Liza side-eyed him before nodding. "Mmmhm."
Matthew bit the inside of his cheek, trying hard not to smirk. "I should go," he whispered, swooping passed Liza to grab his folder. "I'm..." Holding the plastic out like a spear, he announced, "I'm ready to be rejected again."
"That's the spirit!" Liza cheered.
“No. No. You're going to get this job,” Toby said.
Staring, Matthew said nothing.
Toby sighed. "You'll be great. Taking Lloyd?"
He nodded. "Yeah. I, uh, I have the route already planned out –"
"Uh, the fuck you are." She turned, glaring with surprised astonishment at her roommate. "You cannot, in good conscience, drive that 1930's Nazi deathtrap to a job interview."
"He's a '66 Bug, Liza."
"And that makes the difference? What happens if the motor conks out?" She stared, lips pursed. "Because I'm not coming to pick your sorry-ass up again on the highway."
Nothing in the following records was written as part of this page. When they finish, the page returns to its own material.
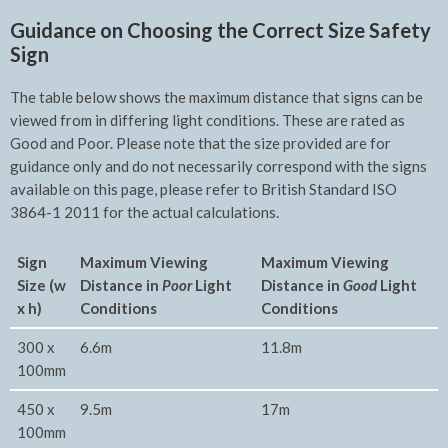
Guidance on Choosing the Correct Size Safety
Sign
The table below shows the maximum distance that signs can be
viewed from in differing light conditions. These are rated as
Good and Poor. Please note that the size provided are for
guidance only and do not necessarily correspond with the signs
available on this page, please refer to British Standard ISO
3864-1 2011 for the actual calculations.
Sign
Maximum Viewing
Maxim
um Viewing
Size (w
Distance in
Poor
Light
Distance in
Good
Light
x h)
Conditions
Conditions
300 x
6.6m
11.8m
100mm
450 x
9.5m
17m
100mm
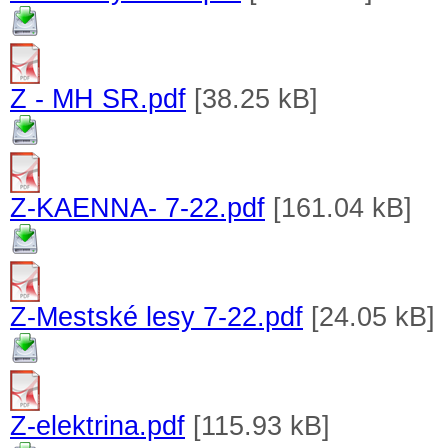
Z - MH SR.pdf
[38.25 kB]
Z-KAENNA- 7-22.pdf
[161.04 kB]
Z-Mestské lesy 7-22.pdf
[24.05 kB]
Z-elektrina.pdf
[115.93 kB]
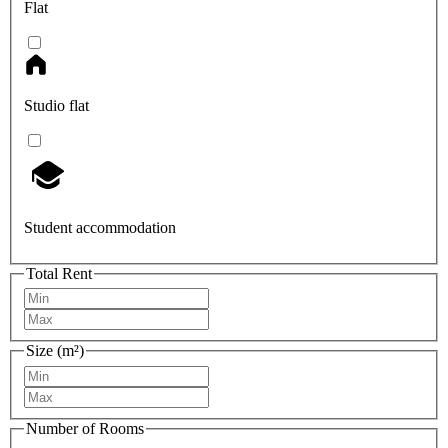
Flat
Studio flat
Student accommodation
Total Rent
Size (m²)
Number of Rooms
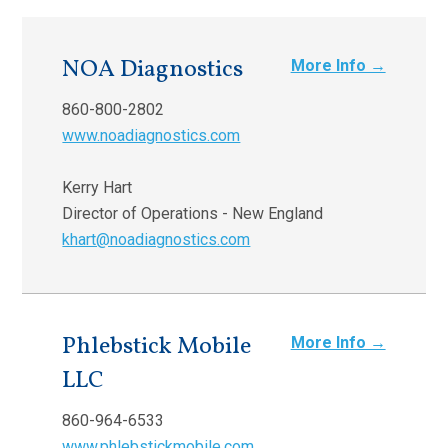
NOA Diagnostics
More Info →
860-800-2802
www.noadiagnostics.com
Kerry Hart
Director of Operations - New England
khart@noadiagnostics.com
Phlebstick Mobile
More Info →
LLC
860-964-6533
www.phlebstickmobile.com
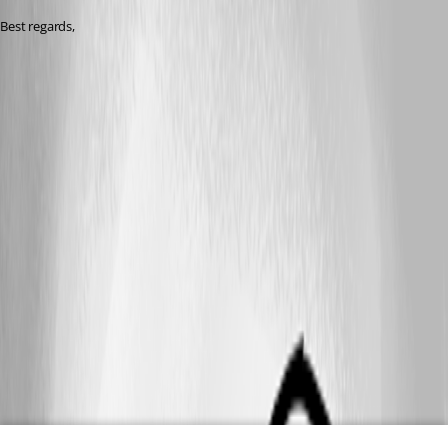
Best regards, 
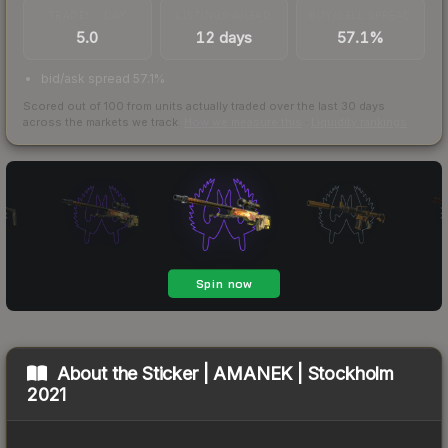
TRADES / DAY
LISTINGS AHEAD
BUY/SELL SPREAD
5.0
12 days
57.1%
bid/ask spread 57.1%
Scored out of 100 from units actually traded over the last
30
days
across the markets we track.
How we measure this
·
Liquidity rankings
About the
Sticker | AMANEK | Stockholm
2021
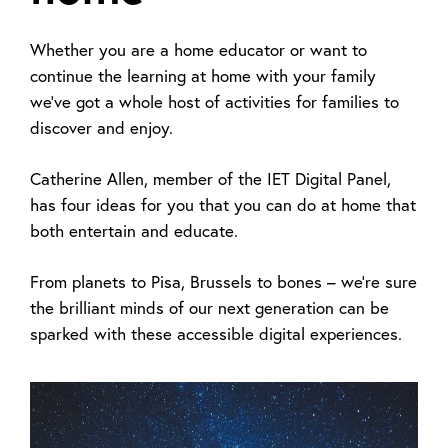
Whether you are a home educator or want to
continue the learning at home with your family
we've got a whole host of activities for families to
discover and enjoy.
Catherine Allen, member of the IET Digital Panel,
has four ideas for you that you can do at home that
both entertain and educate.
From planets to Pisa, Brussels to bones – we’re sure
the brilliant minds of our next generation can be
sparked with these accessible digital experiences.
Matthew stared back, brows furrowed and mouth agape. "I have paperclips and some other stu – waitwaitwait, we've been over how the engine – oh my God." He took in a quick breath to recollect himself. "Okay, I'm going to go, before you distract me even more than you already have." He turned towards the door.
Toby raised his hand. "You'll be great."
He nodded, high-fiving him out of obligation. "Thanks."
"Go get that job," Liza bellowed, back to him.
Swallowing, Matthew turned and left the apartment despite the growing nerves in his stomach.